Diatoms (> 2 μm) have traditionally been identified as the primary biological agents linking the carbon (C) and silicon (Si) cycles. However, recent research has shown that picophytoplankton species (< 2 μm) also play a crucial role in the intertwined Si-C biogeochemical cycling in marine ecosystems. In this study, we examined the spatial distribution and vertical variation of micro/nano-diatoms and picophytoplankton in the eastern Indian Ocean (EIO), aimed to differentiate the contributions of living carbon and biogenic silica (bSi) stocks between diatoms and picophytoplankton.

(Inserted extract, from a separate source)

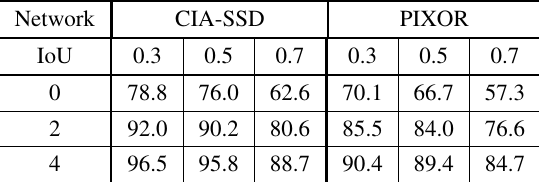
Table 1. Vehicles detection mAP of communication range 60m (in %). The second row defines the IoU threshold for calculating mAP. Number 0, 2, 4 in the first column indicates the number of cooperative vehicles.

The abundance of picophytoplankton surpasses that of diatoms by four to seven orders of magnitude. Synechococcus was predominantly presented in the upper layer, while Prochlorococcus, picoeukaryotes, and diatoms were primarily located in the middle layer. Aggregation Boosted Tree (ABT) and Generalized Additive Models (GAM) analyses revealed that temperature and silicate (DSi) levels strongly influenced the diatom and picophytoplankton communities in the EIO. The study revealed that fractions smaller than 2 μm made substantial contributions of 86.20%, 55.69%, and 96.86% to chlorophyll a (Chl-a), particulate organic carbon (POC), and living carbon biomass, respectively, underscoring the ecological significance of picophytoplankton in the carbon cycle of oligotrophic regions. Notably, picophytoplankton represented a 33.06% of bSi stocks in the area, comparable to the contribution of diatoms (> 20 μm). Moreover, estimated contributions of diatom living carbon and silicon quota averaged 0.47% and 0.66%, respectively, while that of Synechococcus stood at 2.58% and 1.77%, indicating the predominance of 3 Synechococcus as a weakly siliceous organism with high cell abundance in oligotrophic seas. Overall, this study draws on data from diatom and picophytoplankton biomass in the EIO to offer insights into the disproportionate carbon and silicon budgets in oligotrophic oceans from a biological perspective.